Jim Dietz

Personal information
- Born: James William Dietz January 12, 1949 (age 77) The Bronx, New York, U.S.
- Education: Northeastern University
- Occupation: Rowing coach
- Years active: 1996–present

Sport
- Sport: Rowing

Medal record
Men's rowing
Representing the United States
World Junior Championships
| Gold medal – first place | 1967 Ratzeburg | Single sculls |
World Championships
| Silver medal – second place | 1974 Lucerne | Single sculls |
Pan American Games
| Gold medal – first place | 1967 Winnipeg | Double sculls |
| Silver medal – second place | 1975 Mexico City | Single sculls |
| Silver medal – second place | 1983 Caracas | Double sculls |
| Bronze medal – third place | 1979 San Juan | Single sculls |

= Jim Dietz (rower) =

American rower and rowing coach

James William Dietz (born January 12, 1949) is an American rower and rowing coach.

Dietz was born in 1949 in The Bronx. He obtained his education at Northeastern University, from where he graduated in 1972.

Dietz had a very long rowing career, lasting from 1967 (when he won gold at the 1967 World Rowing Junior Championships in Ratzeburg in single sculls) until he retired from competitive rowing in 1983. He started at Pan American Games in 1967, 1975, 1979, and 1983. He competed in single sculls at the 1971 European Rowing Championships (sixth place) and again two years later in 1973 (eleventh). He competed at World Rowing Championships in 1970, 1974, 1975, and in 1979.
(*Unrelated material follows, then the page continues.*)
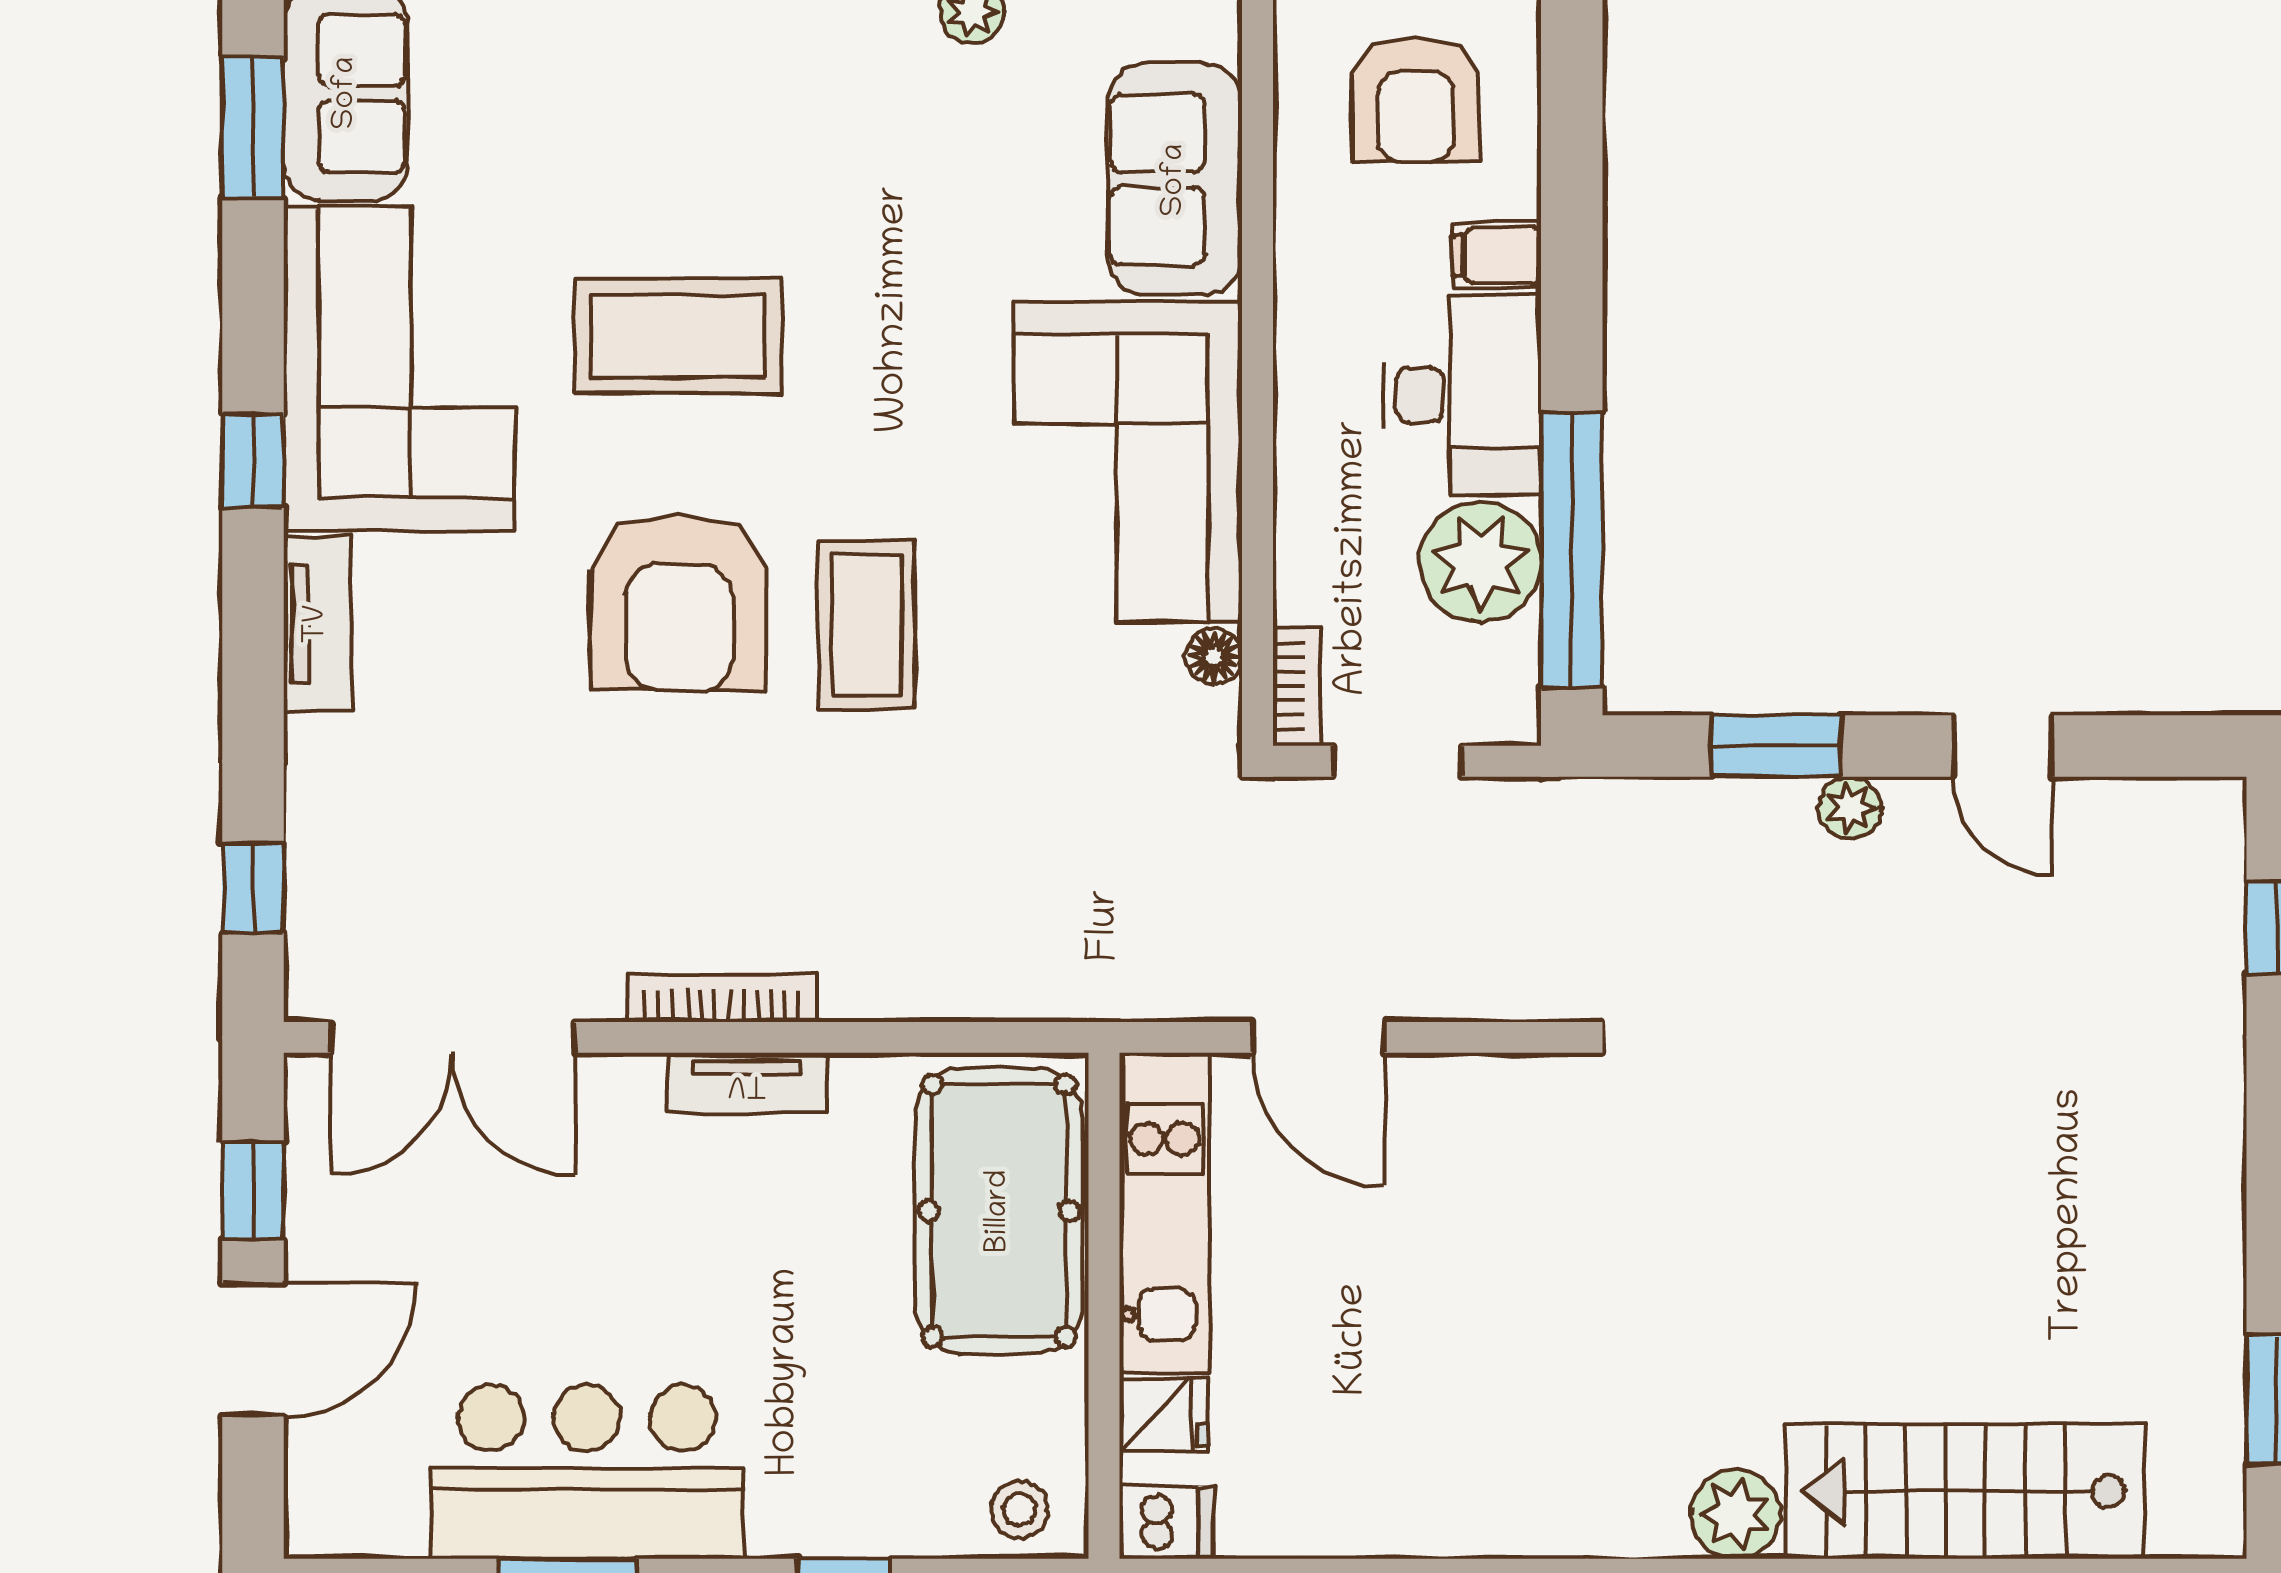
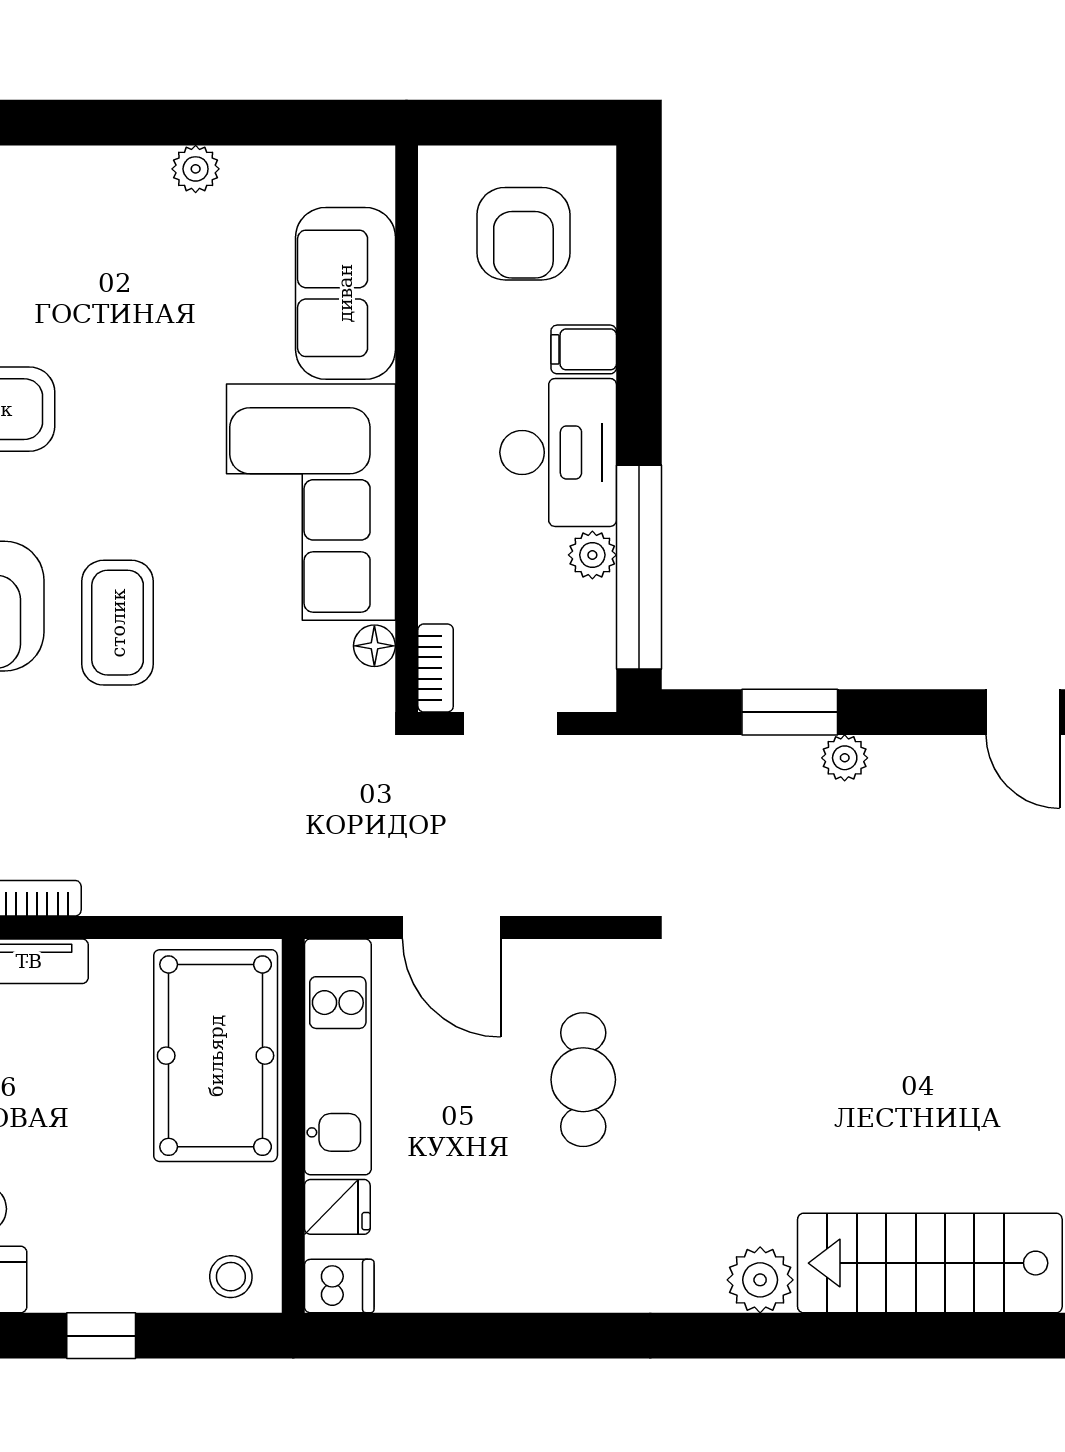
plant: (1480, 562) -> (592, 555), width x0.53, depth x0.53
door: (2003, 746) -> (1023, 712), moved
cafe table: (1496, 1243) -> (583, 1080), added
He competed at the 1972 Summer Olympics in Munich in the single sculls and came fifth. He went to the 1976 Summer Olympics in Montreal and came seventh in the single sculls. He made the team for the 1980 Summer Olympics but did not travel to Moscow due to the boycott initiated by the United States.

Dietz later worked as a rowing coach, including for US national teams. He was the head coach of the University of Massachusetts women’s rowing team from 1996 to 2019. The Minutewomen have dominated regular-season racing and captured 16 Atlantic 10 Championships under Dietz's direction. His squads have produced 69 Atlantic 10 gold medals in 12 separate league championship events, including 13 by his Varsity 8+ boats. For his efforts, Dietz has been honored as Atlantic 10 Conference Coach of the Year a league-record 10 occasions, including during three of the last four campaigns.